The confirm step's submit silently no-op'd: `email` was a required field
set programmatically (not rendered), and after step 1 the request form's
default `invalidateAll` re-ran the page load, handing the confirm superForm
a fresh empty form and wiping the email back to "". Client-side validation
then failed on the invisible field and superforms cancelled the submit
with no visible error.

- Make `email` client-optional in the confirm schema (it's always attached
  in onSubmit from in-memory state); the server now guards its presence.
- Disable `invalidateAll` on both change-email forms (the confirm success
  path calls invalidateAll manually) so state isn't reset mid-flow and the
  code field isn't cleared on a wrong-code error.
- Strip the invalid email `pattern` attribute on the new-email input to
  clear the console regex warning (matches signin-form).

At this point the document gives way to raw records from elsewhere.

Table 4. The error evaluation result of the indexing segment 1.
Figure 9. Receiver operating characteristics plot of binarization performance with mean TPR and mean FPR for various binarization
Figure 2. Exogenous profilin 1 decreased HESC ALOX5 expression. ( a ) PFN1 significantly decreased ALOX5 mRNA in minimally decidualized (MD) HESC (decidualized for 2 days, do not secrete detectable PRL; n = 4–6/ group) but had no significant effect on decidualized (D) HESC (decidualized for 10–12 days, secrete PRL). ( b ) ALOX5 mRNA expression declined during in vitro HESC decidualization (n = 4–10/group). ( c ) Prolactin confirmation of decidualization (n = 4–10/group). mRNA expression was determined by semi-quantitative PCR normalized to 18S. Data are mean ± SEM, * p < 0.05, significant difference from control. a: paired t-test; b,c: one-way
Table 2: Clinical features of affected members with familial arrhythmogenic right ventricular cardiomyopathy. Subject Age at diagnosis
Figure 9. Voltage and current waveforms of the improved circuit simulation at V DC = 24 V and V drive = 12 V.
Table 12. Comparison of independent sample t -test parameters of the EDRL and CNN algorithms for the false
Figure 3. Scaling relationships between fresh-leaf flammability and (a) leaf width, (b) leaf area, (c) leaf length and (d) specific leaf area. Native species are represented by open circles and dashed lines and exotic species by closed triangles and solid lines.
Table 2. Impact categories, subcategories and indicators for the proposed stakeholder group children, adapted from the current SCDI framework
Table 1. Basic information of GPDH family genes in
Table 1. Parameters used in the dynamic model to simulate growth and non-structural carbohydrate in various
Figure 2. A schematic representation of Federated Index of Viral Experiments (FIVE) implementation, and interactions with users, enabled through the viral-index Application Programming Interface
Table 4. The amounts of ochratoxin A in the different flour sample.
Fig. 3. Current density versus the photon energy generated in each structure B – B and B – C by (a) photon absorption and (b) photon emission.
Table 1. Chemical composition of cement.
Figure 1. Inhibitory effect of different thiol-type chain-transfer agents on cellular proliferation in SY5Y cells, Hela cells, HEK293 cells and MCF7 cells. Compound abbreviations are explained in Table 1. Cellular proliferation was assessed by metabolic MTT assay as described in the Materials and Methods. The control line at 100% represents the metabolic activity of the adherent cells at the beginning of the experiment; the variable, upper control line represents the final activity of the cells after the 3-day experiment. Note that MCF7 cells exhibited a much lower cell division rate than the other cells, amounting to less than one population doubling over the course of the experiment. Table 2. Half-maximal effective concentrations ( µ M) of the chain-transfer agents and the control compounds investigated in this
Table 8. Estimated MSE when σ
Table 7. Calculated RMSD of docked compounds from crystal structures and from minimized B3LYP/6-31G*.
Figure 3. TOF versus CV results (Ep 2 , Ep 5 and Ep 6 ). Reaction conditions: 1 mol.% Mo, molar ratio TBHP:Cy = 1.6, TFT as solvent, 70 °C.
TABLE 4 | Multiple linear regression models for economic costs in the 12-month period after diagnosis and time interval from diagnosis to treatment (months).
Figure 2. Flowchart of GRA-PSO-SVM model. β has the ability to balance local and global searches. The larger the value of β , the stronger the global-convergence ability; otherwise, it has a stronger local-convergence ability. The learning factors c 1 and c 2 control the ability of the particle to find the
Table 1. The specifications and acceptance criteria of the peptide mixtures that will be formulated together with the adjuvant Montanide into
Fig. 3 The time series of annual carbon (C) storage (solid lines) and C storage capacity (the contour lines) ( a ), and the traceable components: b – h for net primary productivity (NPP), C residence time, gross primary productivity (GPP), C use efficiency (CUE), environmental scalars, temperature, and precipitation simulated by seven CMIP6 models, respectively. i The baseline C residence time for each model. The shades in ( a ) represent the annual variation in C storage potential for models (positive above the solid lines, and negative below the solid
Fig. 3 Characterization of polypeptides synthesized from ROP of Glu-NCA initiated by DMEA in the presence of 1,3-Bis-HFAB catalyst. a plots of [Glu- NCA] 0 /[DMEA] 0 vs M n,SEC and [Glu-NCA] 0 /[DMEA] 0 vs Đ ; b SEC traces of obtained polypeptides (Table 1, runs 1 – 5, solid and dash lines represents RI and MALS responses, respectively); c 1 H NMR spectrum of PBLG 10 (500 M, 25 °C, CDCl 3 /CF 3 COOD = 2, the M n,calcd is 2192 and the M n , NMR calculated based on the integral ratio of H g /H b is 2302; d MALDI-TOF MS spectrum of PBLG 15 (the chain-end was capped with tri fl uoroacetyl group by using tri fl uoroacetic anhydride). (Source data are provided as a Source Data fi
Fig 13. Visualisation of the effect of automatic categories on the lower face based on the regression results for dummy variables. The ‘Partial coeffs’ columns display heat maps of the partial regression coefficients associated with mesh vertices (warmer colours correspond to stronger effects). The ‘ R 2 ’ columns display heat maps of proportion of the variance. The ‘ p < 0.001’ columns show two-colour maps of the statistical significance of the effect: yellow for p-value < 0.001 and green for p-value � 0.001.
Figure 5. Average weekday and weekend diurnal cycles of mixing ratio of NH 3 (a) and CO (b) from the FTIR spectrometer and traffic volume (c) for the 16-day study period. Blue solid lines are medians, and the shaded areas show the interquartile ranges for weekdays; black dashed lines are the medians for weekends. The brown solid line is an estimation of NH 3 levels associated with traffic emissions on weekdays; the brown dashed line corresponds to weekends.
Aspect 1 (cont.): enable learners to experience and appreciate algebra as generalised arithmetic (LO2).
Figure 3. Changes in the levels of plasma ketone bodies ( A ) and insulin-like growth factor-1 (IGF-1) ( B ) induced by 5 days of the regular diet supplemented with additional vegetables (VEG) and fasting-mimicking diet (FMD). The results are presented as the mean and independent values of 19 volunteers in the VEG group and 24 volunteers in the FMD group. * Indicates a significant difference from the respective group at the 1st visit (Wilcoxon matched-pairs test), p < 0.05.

Co-Authored-By: Claude Opus 4.8 <noreply@anthropic.com>
…field

- Move the post-success invalidateAll out of the confirm form's onResult
  and into onSuccess (after the dialog closes). Reloading while the form
  was mounted re-synced it and fired the success toast a second time.
- Restore the plaintext password in the request form's onUpdated/onError:
  jsonData() replaces the store field with the auth verifier and the
  server echoes it back, so a wrong-password error was repainting the
  input with the 64-char hash. Mirrors the signin-form pattern.